Given records

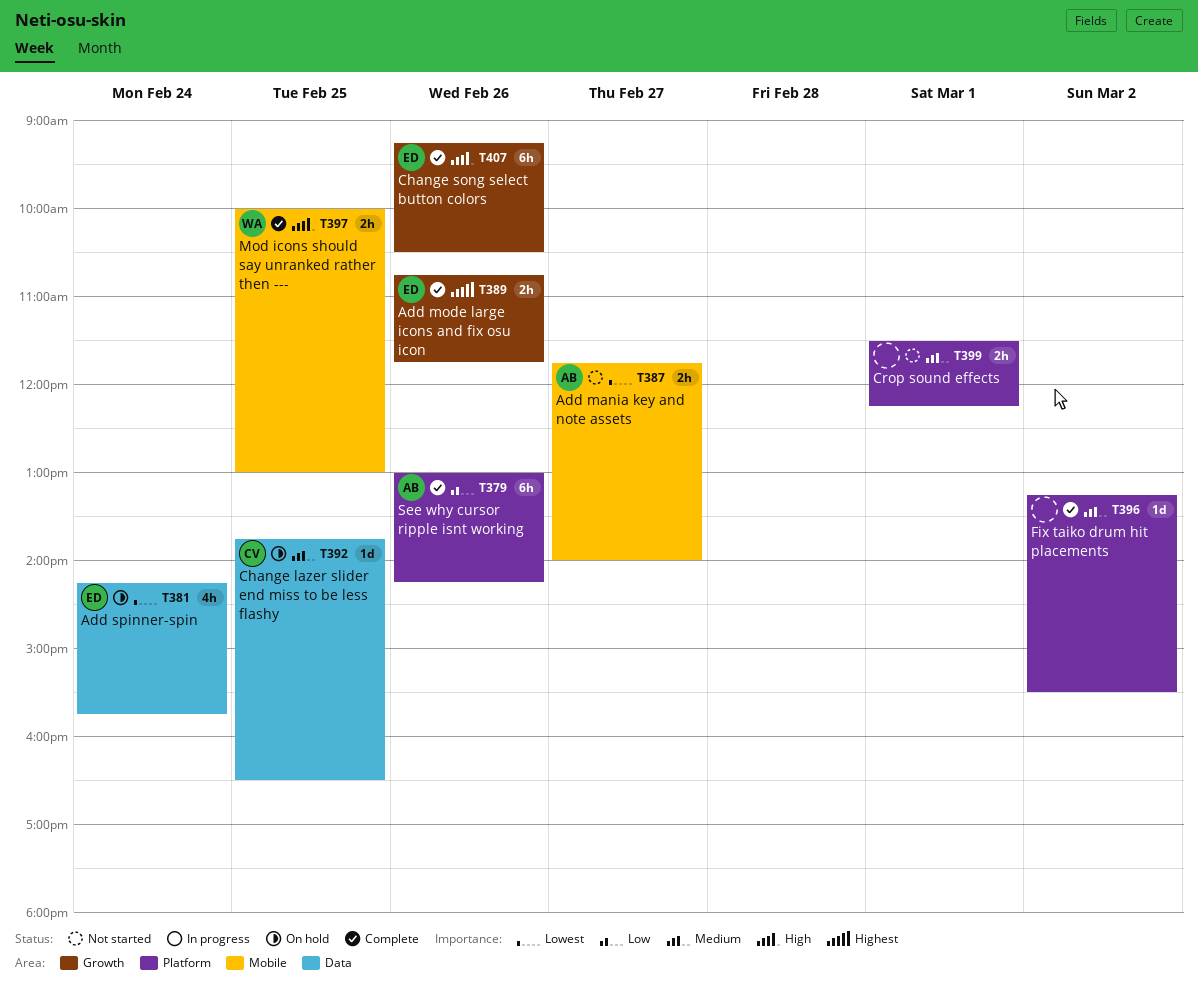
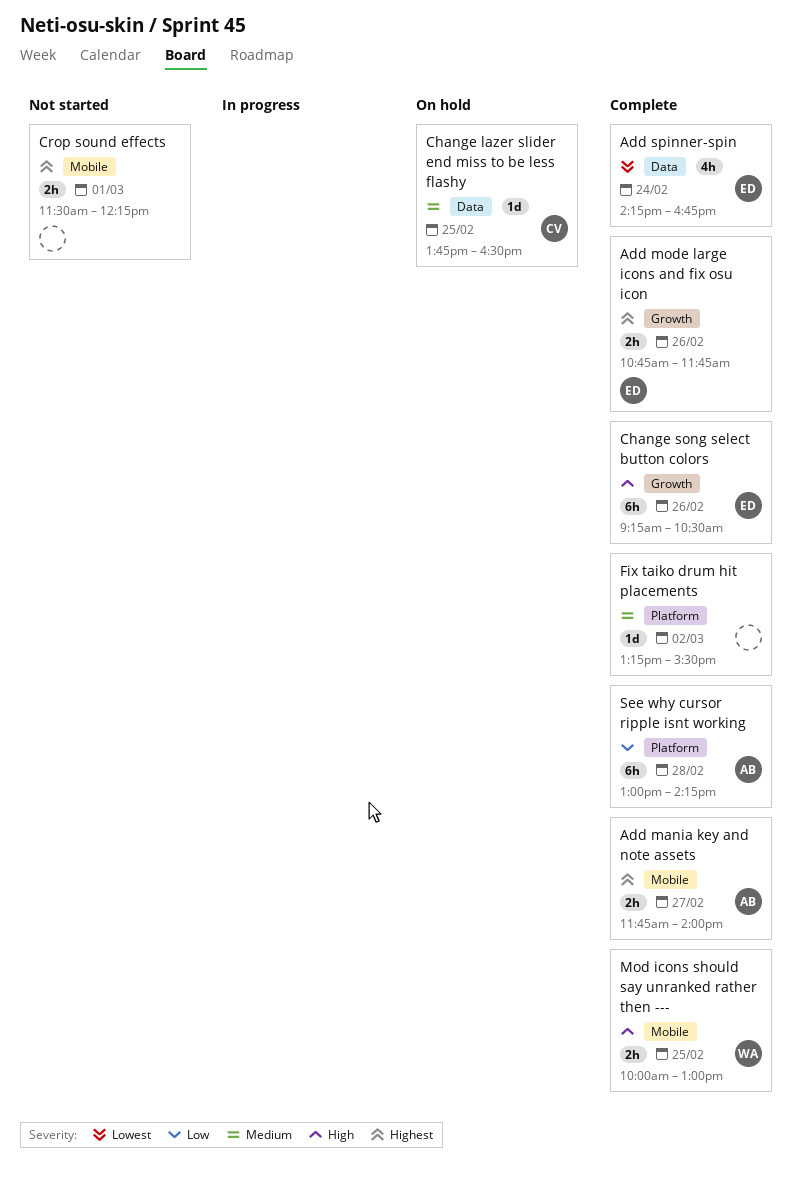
Add mania key and note assets, status: Not started -> Complete
Add mania key and note assets, priority: Lowest -> Highest
Add spinner-spin, status: On hold -> Complete
Add spinner-spin, ends: 15:45 -> 16:45
Crop sound effects, priority: Medium -> Highest
Crop sound effects, label: Platform -> Mobile
See why cursor ripple isnt working, day: Feb 26 -> Feb 28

Work order
Copy all lines above containing the string "spin".

Exercise answer
Add spinner-spin, status: On hold -> Complete
Add spinner-spin, ends: 15:45 -> 16:45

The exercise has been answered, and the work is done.